WHAT YOU ARE ASKED TO DO: A line below contains "34: (163, 61)", and a later one contains "88: (225, 208)". Repeat both, with every line between them, exactly.

Saved data entries:
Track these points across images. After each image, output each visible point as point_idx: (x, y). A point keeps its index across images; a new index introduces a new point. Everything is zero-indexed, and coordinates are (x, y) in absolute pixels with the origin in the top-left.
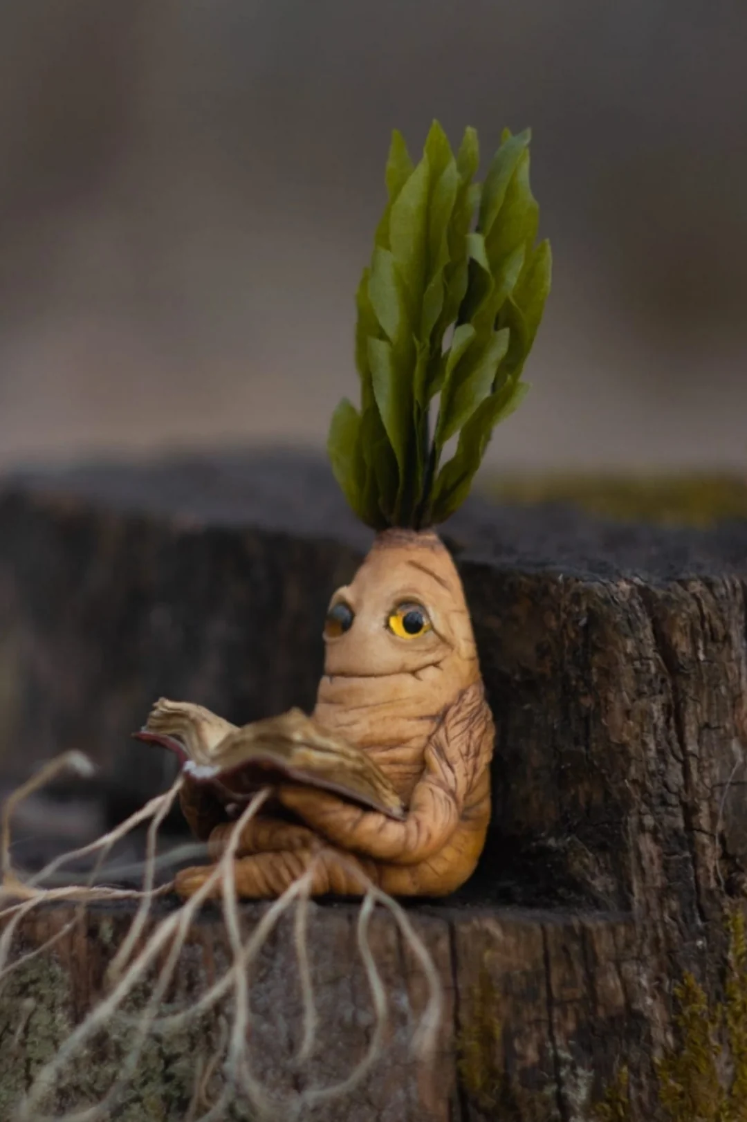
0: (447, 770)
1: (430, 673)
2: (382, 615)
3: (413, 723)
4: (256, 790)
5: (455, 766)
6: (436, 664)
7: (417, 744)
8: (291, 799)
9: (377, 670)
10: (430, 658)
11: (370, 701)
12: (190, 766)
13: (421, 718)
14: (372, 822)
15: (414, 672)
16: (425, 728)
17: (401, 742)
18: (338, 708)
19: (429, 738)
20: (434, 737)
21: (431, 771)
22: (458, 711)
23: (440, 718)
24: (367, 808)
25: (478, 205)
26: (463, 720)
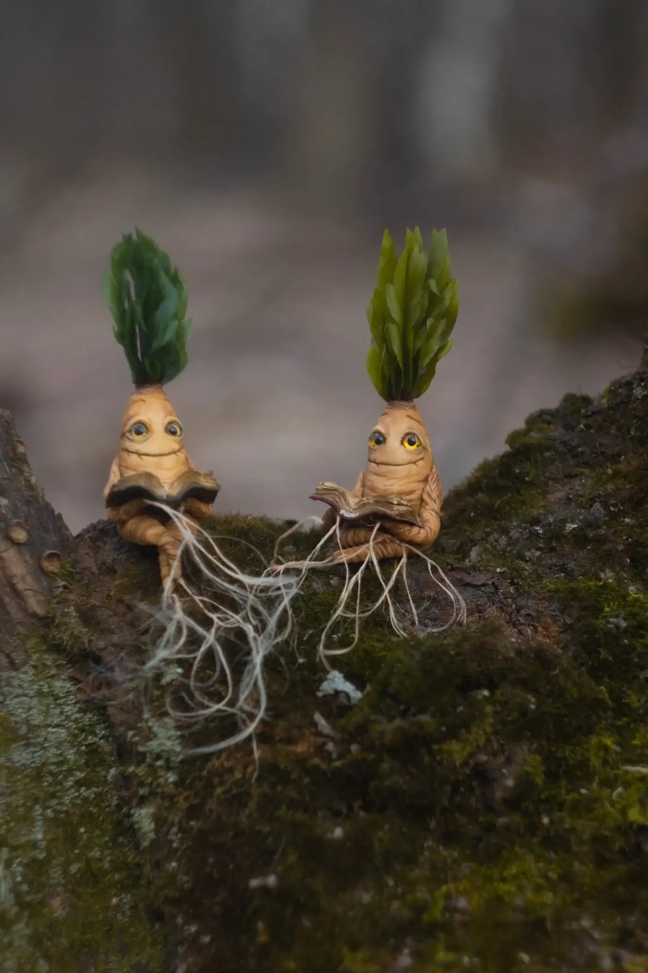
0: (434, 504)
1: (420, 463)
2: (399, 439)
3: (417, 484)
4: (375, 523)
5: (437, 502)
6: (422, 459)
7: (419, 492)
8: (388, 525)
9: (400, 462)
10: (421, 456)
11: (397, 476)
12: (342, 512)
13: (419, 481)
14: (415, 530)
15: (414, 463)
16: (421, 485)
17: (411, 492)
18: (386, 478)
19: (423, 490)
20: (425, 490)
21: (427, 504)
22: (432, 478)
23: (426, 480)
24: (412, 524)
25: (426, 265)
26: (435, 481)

* * *

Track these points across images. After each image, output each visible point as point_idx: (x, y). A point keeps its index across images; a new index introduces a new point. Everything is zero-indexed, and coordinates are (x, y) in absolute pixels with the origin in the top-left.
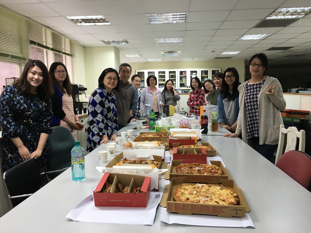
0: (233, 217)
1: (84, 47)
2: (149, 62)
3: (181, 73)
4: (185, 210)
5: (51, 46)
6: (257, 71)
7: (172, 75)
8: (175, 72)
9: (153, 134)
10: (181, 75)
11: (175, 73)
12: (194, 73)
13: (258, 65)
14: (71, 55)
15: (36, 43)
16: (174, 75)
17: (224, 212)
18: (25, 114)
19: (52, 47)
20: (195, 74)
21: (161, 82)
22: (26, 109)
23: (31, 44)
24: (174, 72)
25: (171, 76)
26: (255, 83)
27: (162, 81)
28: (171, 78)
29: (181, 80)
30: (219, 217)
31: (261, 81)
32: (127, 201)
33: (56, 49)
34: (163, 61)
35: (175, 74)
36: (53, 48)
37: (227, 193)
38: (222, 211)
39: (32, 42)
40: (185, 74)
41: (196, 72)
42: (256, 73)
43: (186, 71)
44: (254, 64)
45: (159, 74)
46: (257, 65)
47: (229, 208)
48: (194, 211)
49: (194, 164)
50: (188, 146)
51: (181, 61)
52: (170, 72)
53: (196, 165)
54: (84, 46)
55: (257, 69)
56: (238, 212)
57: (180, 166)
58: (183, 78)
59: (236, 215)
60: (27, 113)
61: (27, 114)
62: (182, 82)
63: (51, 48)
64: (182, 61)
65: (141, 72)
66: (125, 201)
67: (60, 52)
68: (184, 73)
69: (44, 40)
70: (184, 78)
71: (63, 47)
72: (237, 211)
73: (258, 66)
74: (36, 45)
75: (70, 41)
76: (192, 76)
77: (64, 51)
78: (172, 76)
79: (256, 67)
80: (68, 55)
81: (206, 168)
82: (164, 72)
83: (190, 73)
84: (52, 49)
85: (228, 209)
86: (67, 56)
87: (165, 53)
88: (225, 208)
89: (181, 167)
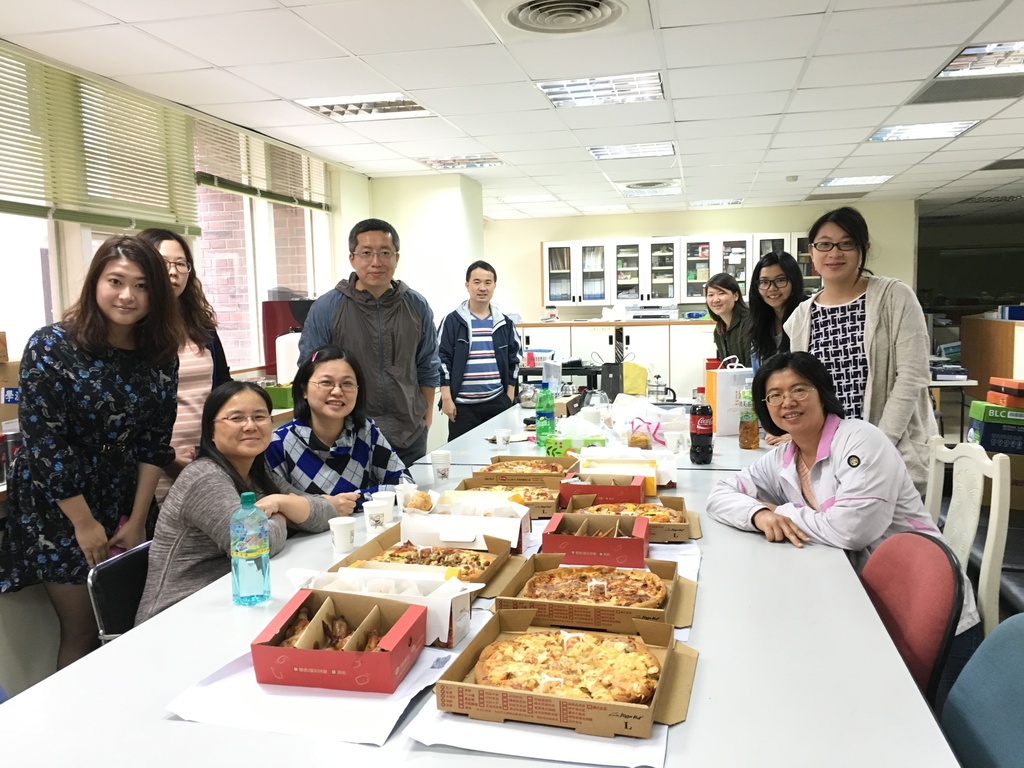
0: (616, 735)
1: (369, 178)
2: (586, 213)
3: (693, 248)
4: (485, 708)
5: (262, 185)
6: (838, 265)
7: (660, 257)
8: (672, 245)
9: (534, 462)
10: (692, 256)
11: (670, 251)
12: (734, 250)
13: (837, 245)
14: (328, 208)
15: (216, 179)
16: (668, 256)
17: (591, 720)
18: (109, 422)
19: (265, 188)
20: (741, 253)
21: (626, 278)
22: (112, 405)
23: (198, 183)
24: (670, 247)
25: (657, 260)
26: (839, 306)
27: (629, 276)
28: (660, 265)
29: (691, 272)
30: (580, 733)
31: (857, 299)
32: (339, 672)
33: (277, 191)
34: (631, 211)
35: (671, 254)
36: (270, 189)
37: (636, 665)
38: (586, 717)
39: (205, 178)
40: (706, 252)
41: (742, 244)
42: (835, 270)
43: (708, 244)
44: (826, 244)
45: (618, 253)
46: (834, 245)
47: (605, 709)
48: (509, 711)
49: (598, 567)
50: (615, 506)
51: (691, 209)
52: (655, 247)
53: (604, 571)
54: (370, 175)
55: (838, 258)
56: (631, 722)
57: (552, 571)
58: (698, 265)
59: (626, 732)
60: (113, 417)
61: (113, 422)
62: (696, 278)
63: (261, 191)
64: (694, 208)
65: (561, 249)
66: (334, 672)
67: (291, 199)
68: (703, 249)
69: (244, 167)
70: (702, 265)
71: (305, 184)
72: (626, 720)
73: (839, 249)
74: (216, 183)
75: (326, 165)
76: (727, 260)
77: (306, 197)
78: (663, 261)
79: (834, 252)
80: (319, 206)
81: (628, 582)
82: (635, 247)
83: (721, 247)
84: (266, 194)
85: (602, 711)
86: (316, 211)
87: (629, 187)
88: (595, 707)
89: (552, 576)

OUTPUT OF THE EXERCISE:
34: (163, 61)
35: (175, 74)
36: (53, 48)
37: (227, 193)
38: (222, 211)
39: (32, 42)
40: (185, 74)
41: (196, 72)
42: (256, 73)
43: (186, 71)
44: (254, 64)
45: (159, 74)
46: (257, 65)
47: (229, 208)
48: (194, 211)
49: (194, 164)
50: (188, 146)
51: (181, 61)
52: (170, 72)
53: (196, 165)
54: (84, 46)
55: (257, 69)
56: (238, 212)
57: (180, 166)
58: (183, 78)
59: (236, 215)
60: (27, 113)
61: (27, 114)
62: (182, 82)
63: (51, 48)
64: (182, 61)
65: (141, 72)
66: (125, 201)
67: (60, 52)
68: (184, 73)
69: (44, 40)
70: (184, 78)
71: (63, 47)
72: (237, 211)
73: (258, 66)
74: (36, 45)
75: (70, 41)
76: (192, 76)
77: (64, 51)
78: (172, 76)
79: (256, 67)
80: (68, 55)
81: (206, 168)
82: (164, 72)
83: (190, 73)
84: (52, 49)
85: (228, 209)
86: (67, 56)
87: (165, 53)
88: (225, 208)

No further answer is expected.